I'm not sure what a Daylab 300 is....seems like someone inquired about it before.    :scratch:   Maybe just an old model??   

The Daylab Jr, Daylab 35, Daylab 35+ and Vivitar are all what are called slide printers.   It's a strange term for what it actually does, which is allow you to project your slides onto various Polaroid films to obtain a Polaroid print.   

They all have different bells and whistles, so it's a matter of knowing what your main film uses are, and what you realistically believe you'll grow into.

Does this help at all?


----------



## ferny

That helps, kinda. I think the 300 is an odd one. Daylab themselves don't meantion it. Maybe it's the European version? You don't get many daylabs here at all.

I want one so that I'm not as limited when doing lifts. Right now I have to use the polaroid. If I can use one of my 35mm slr's it'll open up a whole new world.


----------



## terri

> If I can use one of my 35mm slr's it'll open up a whole new world.



You have no idea.     

I can't see wasting hard-earned $ on an outdated model that may not even be supported by Daylab.   For the least expensive way into the world of the slide printer, do a search on the Vivitar.   Orie has one and it seems to have given her little problems.   It has its limitations, but the price is right to see if you are really interested in using a slide printer.

If you feel certain you are (and have more money to burn), get the 35+ with the 3x4 base (the standard base).   It's for 669 pack film.   You can grow into this system by adding bases if you're really into it.   

And yes, either slide printer will take ANY 35mm slide, meaning you can use all your lenses and control conditions much better than just using the Polaroid camera.   It's a heady freedom, I can attest to that!  
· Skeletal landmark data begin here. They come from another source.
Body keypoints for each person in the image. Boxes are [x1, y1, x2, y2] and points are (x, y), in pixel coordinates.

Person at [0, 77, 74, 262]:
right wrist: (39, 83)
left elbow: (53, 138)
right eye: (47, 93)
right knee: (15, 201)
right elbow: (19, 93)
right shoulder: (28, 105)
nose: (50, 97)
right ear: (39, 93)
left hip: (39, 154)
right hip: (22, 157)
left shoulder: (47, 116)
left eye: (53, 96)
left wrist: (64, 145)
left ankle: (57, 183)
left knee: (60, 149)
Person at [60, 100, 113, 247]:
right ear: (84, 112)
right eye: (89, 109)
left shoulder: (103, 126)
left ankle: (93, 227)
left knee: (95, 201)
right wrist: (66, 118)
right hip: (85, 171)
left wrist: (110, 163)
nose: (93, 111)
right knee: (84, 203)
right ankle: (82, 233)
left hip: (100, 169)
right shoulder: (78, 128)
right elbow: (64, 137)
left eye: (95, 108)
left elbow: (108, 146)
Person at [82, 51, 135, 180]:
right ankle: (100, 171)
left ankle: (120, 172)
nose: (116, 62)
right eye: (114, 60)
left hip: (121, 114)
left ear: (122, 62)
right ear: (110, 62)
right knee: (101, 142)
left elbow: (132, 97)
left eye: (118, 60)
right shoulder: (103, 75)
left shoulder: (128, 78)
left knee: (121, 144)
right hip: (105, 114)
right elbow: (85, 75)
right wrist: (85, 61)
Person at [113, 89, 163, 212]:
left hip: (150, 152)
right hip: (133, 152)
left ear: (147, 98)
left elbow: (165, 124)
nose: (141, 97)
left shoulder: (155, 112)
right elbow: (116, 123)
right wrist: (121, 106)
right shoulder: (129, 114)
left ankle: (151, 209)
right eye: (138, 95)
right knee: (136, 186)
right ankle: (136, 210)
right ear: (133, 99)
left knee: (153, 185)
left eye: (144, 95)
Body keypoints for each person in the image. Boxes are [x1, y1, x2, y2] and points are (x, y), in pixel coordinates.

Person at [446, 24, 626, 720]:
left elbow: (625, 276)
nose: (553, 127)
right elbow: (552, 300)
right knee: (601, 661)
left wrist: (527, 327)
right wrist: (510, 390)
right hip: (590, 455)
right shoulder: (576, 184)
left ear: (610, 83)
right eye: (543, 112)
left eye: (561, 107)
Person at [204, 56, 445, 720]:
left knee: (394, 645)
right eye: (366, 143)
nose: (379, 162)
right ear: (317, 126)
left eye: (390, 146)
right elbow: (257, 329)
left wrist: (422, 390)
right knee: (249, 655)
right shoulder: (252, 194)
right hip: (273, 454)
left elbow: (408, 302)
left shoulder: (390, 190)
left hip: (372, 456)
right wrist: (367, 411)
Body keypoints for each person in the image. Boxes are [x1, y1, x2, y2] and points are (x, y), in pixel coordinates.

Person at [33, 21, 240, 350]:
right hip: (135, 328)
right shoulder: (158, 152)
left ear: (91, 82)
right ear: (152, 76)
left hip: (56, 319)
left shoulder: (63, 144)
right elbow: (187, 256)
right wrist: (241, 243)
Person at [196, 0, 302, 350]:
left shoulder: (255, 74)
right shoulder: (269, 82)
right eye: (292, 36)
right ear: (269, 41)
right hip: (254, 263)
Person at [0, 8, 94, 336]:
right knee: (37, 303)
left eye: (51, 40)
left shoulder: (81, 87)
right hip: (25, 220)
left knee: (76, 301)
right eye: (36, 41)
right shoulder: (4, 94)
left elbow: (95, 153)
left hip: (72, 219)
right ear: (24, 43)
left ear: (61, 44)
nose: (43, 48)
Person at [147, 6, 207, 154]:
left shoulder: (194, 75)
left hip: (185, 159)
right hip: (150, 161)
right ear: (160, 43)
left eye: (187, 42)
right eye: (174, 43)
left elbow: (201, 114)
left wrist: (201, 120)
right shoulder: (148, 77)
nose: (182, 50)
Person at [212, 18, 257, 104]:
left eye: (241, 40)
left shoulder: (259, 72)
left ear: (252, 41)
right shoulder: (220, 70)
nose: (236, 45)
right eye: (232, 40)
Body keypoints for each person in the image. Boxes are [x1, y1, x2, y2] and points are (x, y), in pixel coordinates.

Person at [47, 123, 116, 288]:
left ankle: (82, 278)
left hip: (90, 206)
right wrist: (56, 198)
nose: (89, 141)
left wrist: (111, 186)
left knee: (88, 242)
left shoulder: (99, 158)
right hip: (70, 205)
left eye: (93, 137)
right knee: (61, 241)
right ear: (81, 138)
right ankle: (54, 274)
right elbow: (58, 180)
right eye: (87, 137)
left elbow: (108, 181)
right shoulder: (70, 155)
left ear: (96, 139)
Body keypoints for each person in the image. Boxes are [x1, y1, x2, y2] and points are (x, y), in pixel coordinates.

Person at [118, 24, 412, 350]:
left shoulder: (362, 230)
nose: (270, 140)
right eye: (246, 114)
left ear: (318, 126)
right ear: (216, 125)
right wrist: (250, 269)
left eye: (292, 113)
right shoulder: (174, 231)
I'll be interested in seeing what you find out.   Good luck!!


----------



## Heather

Hey!  This might be a little late, but I just noticed this thread.  I have a daylab 300, and it's pretty much a 35.  It has the colour correction and the moveable base, so it's perfect for doing transfers (669).  I believe it comes with a regular 8x10 printing base, so you would probably have to buy a polaroid neg. base to go with it.

Hope that helps!


----------



## terri

Finally, someone who actually knows what the 300 is!       The Daylab site no longer mentions them, so I'd guess it's the predecessor to the 35, with the color head and all.   Heather, is the standard base the 3x4, for the 669?  Or the 8x10?   I've always wondered what the deal is, the couple I've seen on ebay always seem to have an 8x10 base, meaning you'd need to have the film holder AND processer.


----------



## Heather

I think the standard base is just the 8x10, but I'm not sure cuz I bought it off ebay and it came with the 3x4, which wasn't in the description in ebay or on the box.  I'm assuming I got really, really lucky.


----------